The data below should be repeated exactly and in full.

[Source data]
◆ ◆ ◆ ◆ ◆

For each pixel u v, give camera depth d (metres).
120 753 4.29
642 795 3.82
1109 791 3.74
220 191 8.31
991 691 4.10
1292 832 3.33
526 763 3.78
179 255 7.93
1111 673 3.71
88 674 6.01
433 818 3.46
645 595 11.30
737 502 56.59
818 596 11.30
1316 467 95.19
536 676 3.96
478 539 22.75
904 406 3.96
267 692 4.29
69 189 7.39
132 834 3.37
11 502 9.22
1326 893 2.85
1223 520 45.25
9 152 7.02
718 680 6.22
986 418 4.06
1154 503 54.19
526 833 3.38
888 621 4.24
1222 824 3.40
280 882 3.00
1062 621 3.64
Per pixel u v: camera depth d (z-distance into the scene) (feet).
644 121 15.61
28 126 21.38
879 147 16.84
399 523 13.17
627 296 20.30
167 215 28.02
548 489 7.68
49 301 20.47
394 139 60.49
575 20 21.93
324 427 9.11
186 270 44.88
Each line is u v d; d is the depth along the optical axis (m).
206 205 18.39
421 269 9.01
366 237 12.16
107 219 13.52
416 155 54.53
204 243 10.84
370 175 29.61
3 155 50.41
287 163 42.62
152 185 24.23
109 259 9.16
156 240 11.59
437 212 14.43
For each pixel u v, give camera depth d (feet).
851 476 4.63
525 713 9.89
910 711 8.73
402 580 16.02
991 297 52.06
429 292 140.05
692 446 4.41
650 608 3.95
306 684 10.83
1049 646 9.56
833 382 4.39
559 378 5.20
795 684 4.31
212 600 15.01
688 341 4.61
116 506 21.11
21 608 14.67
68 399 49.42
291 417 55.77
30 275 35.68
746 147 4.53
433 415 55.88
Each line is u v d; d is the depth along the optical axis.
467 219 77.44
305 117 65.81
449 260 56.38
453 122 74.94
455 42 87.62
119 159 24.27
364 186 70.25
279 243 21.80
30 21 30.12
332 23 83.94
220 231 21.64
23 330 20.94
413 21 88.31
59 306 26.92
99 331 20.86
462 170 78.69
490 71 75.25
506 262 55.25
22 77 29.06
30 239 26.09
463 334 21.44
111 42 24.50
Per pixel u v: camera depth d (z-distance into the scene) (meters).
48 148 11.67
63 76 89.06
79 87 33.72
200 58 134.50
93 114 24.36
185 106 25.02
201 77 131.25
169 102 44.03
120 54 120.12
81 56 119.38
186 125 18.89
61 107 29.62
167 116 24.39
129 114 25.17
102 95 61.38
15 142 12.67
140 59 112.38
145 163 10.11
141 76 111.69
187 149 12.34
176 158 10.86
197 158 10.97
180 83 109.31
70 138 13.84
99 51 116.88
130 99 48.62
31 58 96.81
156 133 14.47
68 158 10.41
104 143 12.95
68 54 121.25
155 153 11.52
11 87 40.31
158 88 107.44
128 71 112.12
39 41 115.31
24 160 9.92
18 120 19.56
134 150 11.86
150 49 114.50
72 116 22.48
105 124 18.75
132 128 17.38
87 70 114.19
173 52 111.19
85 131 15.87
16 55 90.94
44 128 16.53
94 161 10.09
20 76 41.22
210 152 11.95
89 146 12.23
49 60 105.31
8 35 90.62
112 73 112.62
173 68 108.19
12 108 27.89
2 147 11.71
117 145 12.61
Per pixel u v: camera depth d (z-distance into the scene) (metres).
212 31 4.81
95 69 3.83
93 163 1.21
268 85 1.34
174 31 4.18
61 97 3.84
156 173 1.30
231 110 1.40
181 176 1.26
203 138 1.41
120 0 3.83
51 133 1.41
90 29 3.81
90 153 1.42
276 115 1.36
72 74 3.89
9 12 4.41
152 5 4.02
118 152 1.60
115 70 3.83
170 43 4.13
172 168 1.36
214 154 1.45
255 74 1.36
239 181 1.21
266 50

◆ ◆ ◆ ◆ ◆

Written response
For each pixel u v, give camera depth d (metres).
120 753 4.29
642 795 3.82
1109 791 3.74
220 191 8.31
991 691 4.10
1292 832 3.33
526 763 3.78
179 255 7.93
1111 673 3.71
88 674 6.01
433 818 3.46
645 595 11.30
737 502 56.59
818 596 11.30
1316 467 95.19
536 676 3.96
478 539 22.75
904 406 3.96
267 692 4.29
69 189 7.39
132 834 3.37
11 502 9.22
1326 893 2.85
1223 520 45.25
9 152 7.02
718 680 6.22
986 418 4.06
1154 503 54.19
526 833 3.38
888 621 4.24
1222 824 3.40
280 882 3.00
1062 621 3.64
Per pixel u v: camera depth d (z-distance into the scene) (feet).
644 121 15.61
28 126 21.38
879 147 16.84
399 523 13.17
627 296 20.30
167 215 28.02
548 489 7.68
49 301 20.47
394 139 60.49
575 20 21.93
324 427 9.11
186 270 44.88
Each line is u v d; d is the depth along the optical axis (m).
206 205 18.39
421 269 9.01
366 237 12.16
107 219 13.52
416 155 54.53
204 243 10.84
370 175 29.61
3 155 50.41
287 163 42.62
152 185 24.23
109 259 9.16
156 240 11.59
437 212 14.43
For each pixel u v, give camera depth d (feet).
851 476 4.63
525 713 9.89
910 711 8.73
402 580 16.02
991 297 52.06
429 292 140.05
692 446 4.41
650 608 3.95
306 684 10.83
1049 646 9.56
833 382 4.39
559 378 5.20
795 684 4.31
212 600 15.01
688 341 4.61
116 506 21.11
21 608 14.67
68 399 49.42
291 417 55.77
30 275 35.68
746 147 4.53
433 415 55.88
Each line is u v d; d is the depth along the optical axis.
467 219 77.44
305 117 65.81
449 260 56.38
453 122 74.94
455 42 87.62
119 159 24.27
364 186 70.25
279 243 21.80
30 21 30.12
332 23 83.94
220 231 21.64
23 330 20.94
413 21 88.31
59 306 26.92
99 331 20.86
462 170 78.69
490 71 75.25
506 262 55.25
22 77 29.06
30 239 26.09
463 334 21.44
111 42 24.50
Per pixel u v: camera depth d (z-distance into the scene) (meters).
48 148 11.67
63 76 89.06
79 87 33.72
200 58 134.50
93 114 24.36
185 106 25.02
201 77 131.25
169 102 44.03
120 54 120.12
81 56 119.38
186 125 18.89
61 107 29.62
167 116 24.39
129 114 25.17
102 95 61.38
15 142 12.67
140 59 112.38
145 163 10.11
141 76 111.69
187 149 12.34
176 158 10.86
197 158 10.97
180 83 109.31
70 138 13.84
99 51 116.88
130 99 48.62
31 58 96.81
156 133 14.47
68 158 10.41
104 143 12.95
68 54 121.25
155 153 11.52
11 87 40.31
158 88 107.44
128 71 112.12
39 41 115.31
24 160 9.92
18 120 19.56
134 150 11.86
150 49 114.50
72 116 22.48
105 124 18.75
132 128 17.38
87 70 114.19
173 52 111.19
85 131 15.87
16 55 90.94
44 128 16.53
94 161 10.09
20 76 41.22
210 152 11.95
89 146 12.23
49 60 105.31
8 35 90.62
112 73 112.62
173 68 108.19
12 108 27.89
2 147 11.71
117 145 12.61
Per pixel u v: camera depth d (z-distance into the scene) (metres).
212 31 4.81
95 69 3.83
93 163 1.21
268 85 1.34
174 31 4.18
61 97 3.84
156 173 1.30
231 110 1.40
181 176 1.26
203 138 1.41
120 0 3.83
51 133 1.41
90 29 3.81
90 153 1.42
276 115 1.36
72 74 3.89
9 12 4.41
152 5 4.02
118 152 1.60
115 70 3.83
170 43 4.13
172 168 1.36
214 154 1.45
255 74 1.36
239 181 1.21
266 50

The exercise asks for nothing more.